Individual Submission Summary
Share...

Direct link:

Scaling Literacy Reform in South Africa: Evidence from the Reading Support Project Impact Evaluation

Sun, March 29, 9:45 to 11:00am, Hilton, Floor: Fourth Floor - Tower 3, Union Square 25

Proposal

Introduction / Relevance

South Africa’s literacy crisis is deeply rooted in its apartheid history, which left behind a dual education system: a well-resourced minority of schools and a vastly under-resourced majority. Today, over 80% of Grade 4 learners cannot read for meaning, perpetuating cycles of inequality and limiting opportunities for social mobility. In response, the South African Department of Basic Education (DBE), in partnership with donors, implemented the Reading Support Project (RSP) to scale interventions proven effective in earlier pilots. By testing the resilience of these interventions under government leadership and at scale, the RSP offers lessons not only for literacy improvement but also for how education can contribute to addressing structural divides that remain a legacy of South Africa’s past.
Context

The RSP built on the Early Grade Reading Study (EGRS I), which had demonstrated that combining structured lesson plans, materials, and teacher coaching could deliver large and lasting learning gains. The RSP extended this model across two districts in the North West Province, layering additional interventions - coaching, School Management Team (SMT) support, and classroom libraries - onto a government-delivered base programme of training and material provision. Unlike the earlier pilot, which was tightly resourced, the RSP operated under real-world constraints: lower funding intensity, increased coach caseloads, and COVID-19 disruptions. This setting provided a rare opportunity to study how interventions perform when scaled through national systems.

Methods / Mode of Inquiry

The evaluation employed a randomised controlled trial design. All participating schools received structured lesson plans and teacher training, while subsets were randomly assigned to receive additional interventions. Learner outcomes were assessed in Setswana (Home Language) and English First Additional Language (EFAL) in 2021. Regression models estimated independent and interaction effects, controlling for baseline performance.

Findings / Key Results

Coaching Works, Even at a Low Dose
RSP coaching led to statistically significant gains on written assessment tasks in both Setswana and English.
Impact on Setswana Written Assessment: +0.095 Standard Deviations (SD)
Impact on EFAL Written Assessment: +0.098 Standard Deviations (SD)
Coaching still generated positive impacts despite an average of just three visits over two years, compared to a planned twenty.

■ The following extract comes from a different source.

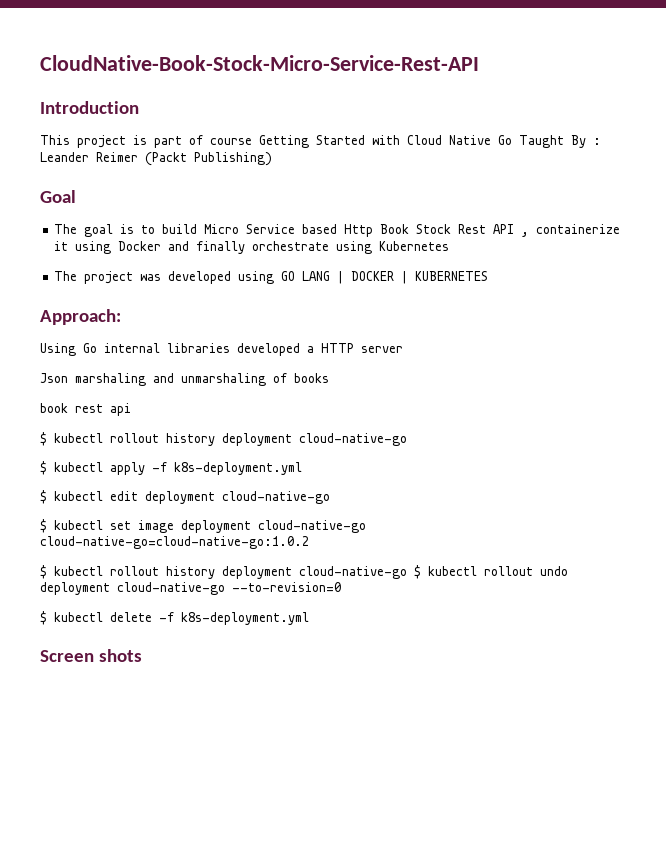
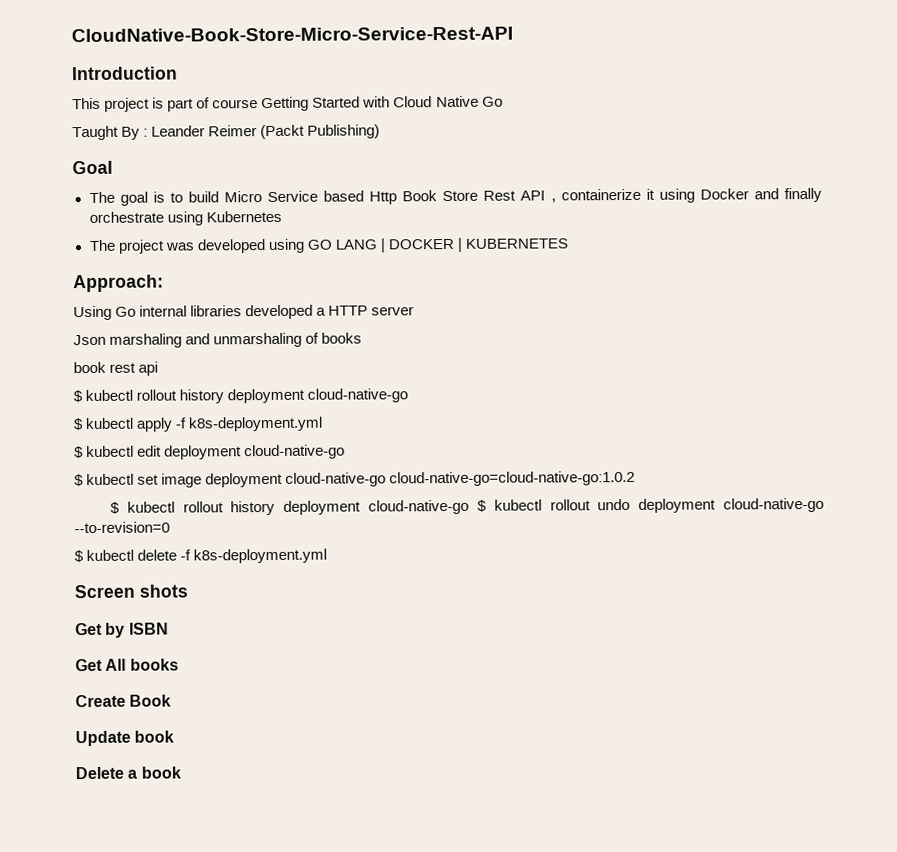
[40,55,479,71] CloudNative-Book-Stock-Micro-Service-Rest-API -> [71,26,513,43] CloudNative-Book-Store-Micro-Service-Rest-API
(512, 140) none -> (503, 101) //
[416,224,452,234] Stock -> [442,190,479,202] Store
(142, 655) none -> [75,622,169,638] [75,658,179,672] [75,694,172,708] [75,730,175,747] [75,766,181,780] // Get by ISBN // Get All books // Create Book // Update book // Delete a book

Contribution / Implications

The RSP provides a core lesson: Scaling requires more than technical design - government leadership is critical to embedding reforms, but it must be matched with adequate resources and capacity to maintain fidelity and maximise gains in a resource constrained environment. In contexts marked by deep inequality, such reforms carry significance beyond learning - they are central to addressing the legacies of exclusion that continue to fragment South African society.

Conclusion / Takeaway

The RSP demonstrates that evidence-based literacy reforms can deliver results at scale, but only when closely aligned with system capacity and sustained government ownership. In South Africa’s case, literacy is not just an education priority; it is a social imperative, offering a pathway to greater equity, inclusion, and cohesion in the aftermath of apartheid.